The studies in remote sensing have not fully explored the concept of scale-arbitrary super-resolution. For instance, Fang et al.
[40] propose an arbitrary upscale module based on Meta-SR and add an edge reinforcement module in post-processing stage to enhance the high-frequency information of the generated images. In addition, He et al.
[41] present a video satellite image framework that enhances spatial resolution by subpixel convolution and bicubic-based adjustment. To conclude, there remains a requirement for a general approach to tackle the challenge of scale-arbitrary super-resolution for satellite images.
4. Image Rescaling
Compared to super-resolution models that primarily focus on image upscaling, image rescaling (IR) integrates both image downscaling and upscaling to achieve more precise preservation of details. Therefore, the upscaling component of IR can also be used for super-resolution reconstruction of images at arbitrary resolutions. Xiao et al.

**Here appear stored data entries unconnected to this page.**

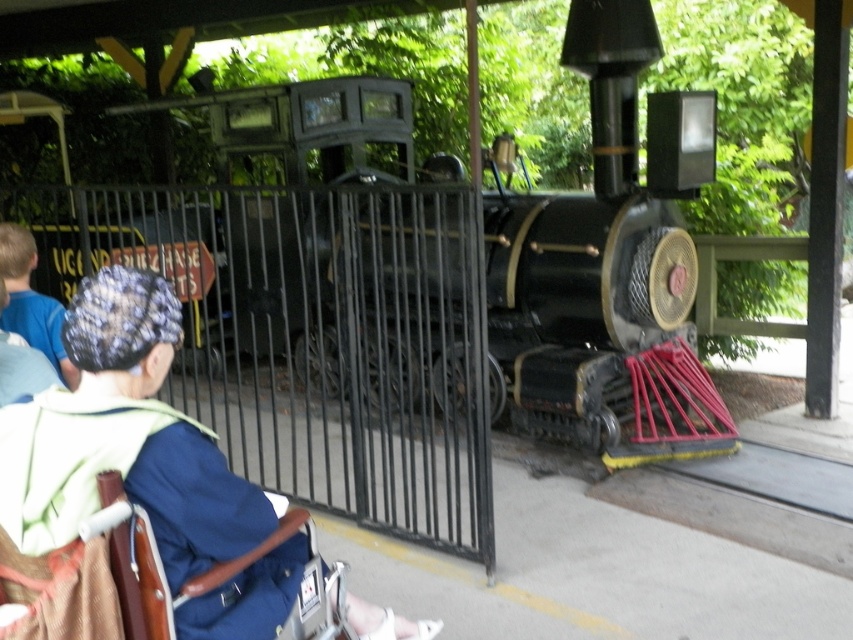
Can you confirm if polished black locomotive at center is positioned to the left of blue fabric jacket at lower left?

In fact, polished black locomotive at center is to the right of blue fabric jacket at lower left.

Can you confirm if polished black locomotive at center is wider than blue fabric jacket at lower left?

Correct, the width of polished black locomotive at center exceeds that of blue fabric jacket at lower left.

Does point (509, 214) lie in front of point (39, 536)?

No, it is behind (39, 536).

Image resolution: width=853 pixels, height=640 pixels. I want to click on polished black locomotive at center, so (610, 260).

Describe the element at coordinates (610, 260) in the screenshot. I see `polished black locomotive at center` at that location.

Can you confirm if polished black locomotive at center is wider than blue fabric cap at upper left?

Correct, the width of polished black locomotive at center exceeds that of blue fabric cap at upper left.

Is point (593, 216) positioned before point (74, 381)?

No, (593, 216) is further to viewer.

Locate an element on the screen. polished black locomotive at center is located at coordinates (610, 260).

Is blue fabric jacket at lower left taller than blue fabric cap at upper left?

Correct, blue fabric jacket at lower left is much taller as blue fabric cap at upper left.

Find the location of `blue fabric jacket at lower left`. blue fabric jacket at lower left is located at coordinates coord(125,436).

Find the location of a particular element. The width and height of the screenshot is (853, 640). blue fabric jacket at lower left is located at coordinates (125, 436).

[42] developed an invertible rescaling net (IRN) with a deliberately designed framework but limit it to a fixed integer scale factor. In contrast, Pan et al.
[43] proposed a bidirectional arbitrary image rescaling network (BAIRNet) that unifies image downscaling and upscaling as a single learning process. Later, Pan et al.
[44] introduced a simple and effective invertible arbitrary rescaling network (IARN) that achieves arbitrary image rescaling with better performance than BAIRNet. In the field of remote sensing, Zou et al.
[45] proposed a rescaling-assisted image super-resolution method (RASR) to better restore lost information in medium-low resolution remote sensing images.
As a newly emerged field, IR requires modeling the process of downscaling images and supporting image magnification at non-integer scale factors. However, most IR methods mainly focus on exploring continuous representations of images at lower scale factors (e.g., less than 4×) and neglect the potential underfitting problem that may arise at higher scale factors.